AWESOME: Ranjit Chitrakar and his son Shahjahan 

A couple of months ago, I met Ranjit Bahar Chitrakar and his son Shahjahan.

They belong to a community of folk artists and musicians called the Patuas or the Chitrakars.

Traditionally they sing as they unfold a roll of hand-painted pictures about the life of Krishna, Durga, or the snake goddess, Manasa. Curious about the ways in which their lives had been impacted by larger social transformations, I decided to conduct an oral history interview. Ranjit learnt his craft from his father Khadu when he was 13. He was taught to make dyes from plants and vegetables, and later to compose songs and paint the scrolls.

Ranjit's ancestor, Sarat Pal was an image-maker by profession. He would make images of the goddess Durga and Kali for the local zamindar in Jessore - now in Bangladesh. But he also painted scrolls and wandered from village to village singing the stories. Wealthy villagers would buy their scrolls, but ordinary folk would listen to their singing and pay them in kind - rice, vegetables, new clothes. "At that time," Ranjit tells me, "there was no television or cinema. This was the only entertainment for the village folk."

In 1947 Ranjit's ancestors had come to Mahisatala in West Bengal to make images of the goddess Durga. But with the Partition of India, their village had become part of East Pakistan. They could not go back. They stayed on in Medinipur and after a while gave up making images, focusing on their scrolls. The most popular songs that his father composed after independence were about the effects of a changing economy on family life.
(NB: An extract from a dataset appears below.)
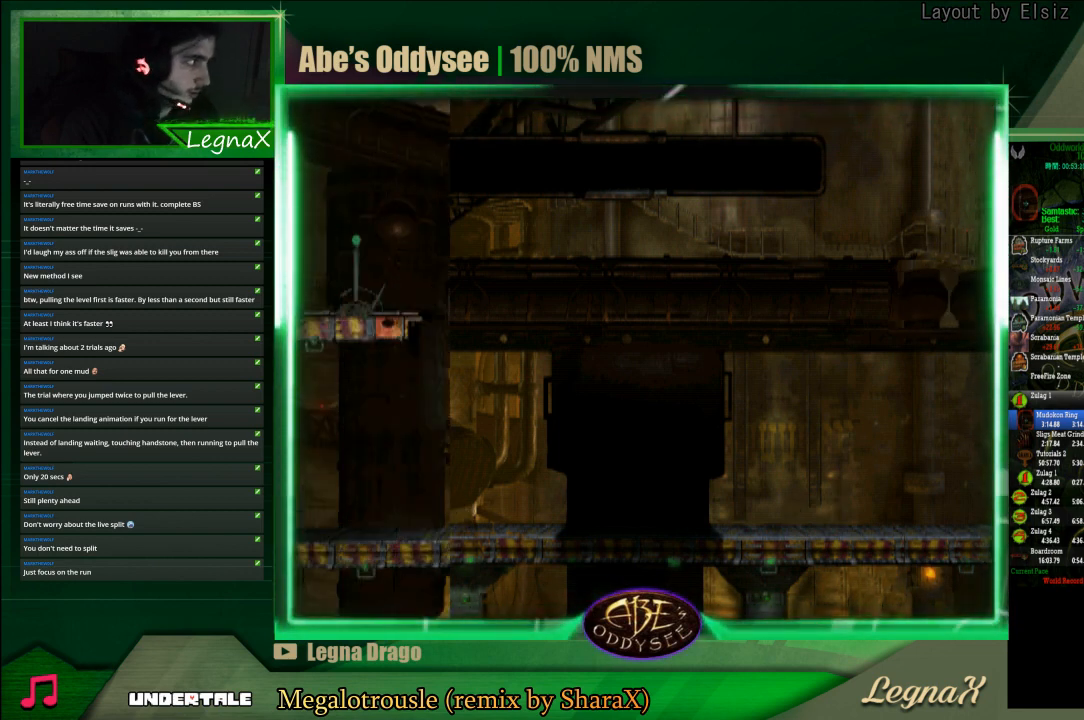
{"buttons": ["CROSS", "R1"], "left_stick": "left", "events": []}
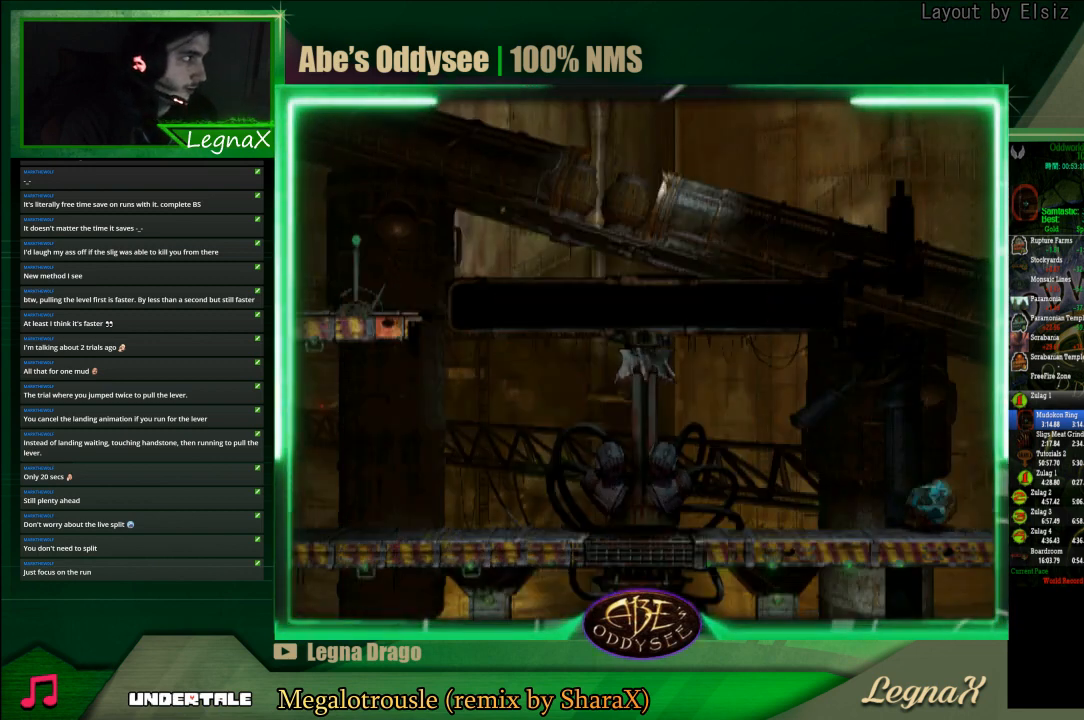
{"buttons": ["CROSS", "R1"], "left_stick": "left", "events": []}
These were contemporary songs about the fights that broke out in poor families over buying luxury goods - such as a bar of scented soap or jar of face cream or snow as it was called.

The spread of cinema and television to small hamlets affected these entertainers adversely.

"People no longer want to hear our songs from the Ramayana, Mahabharata." Ranjit tells me. His own children are so taken with film songs, that they have neither the ease nor the facility to compose their own songs.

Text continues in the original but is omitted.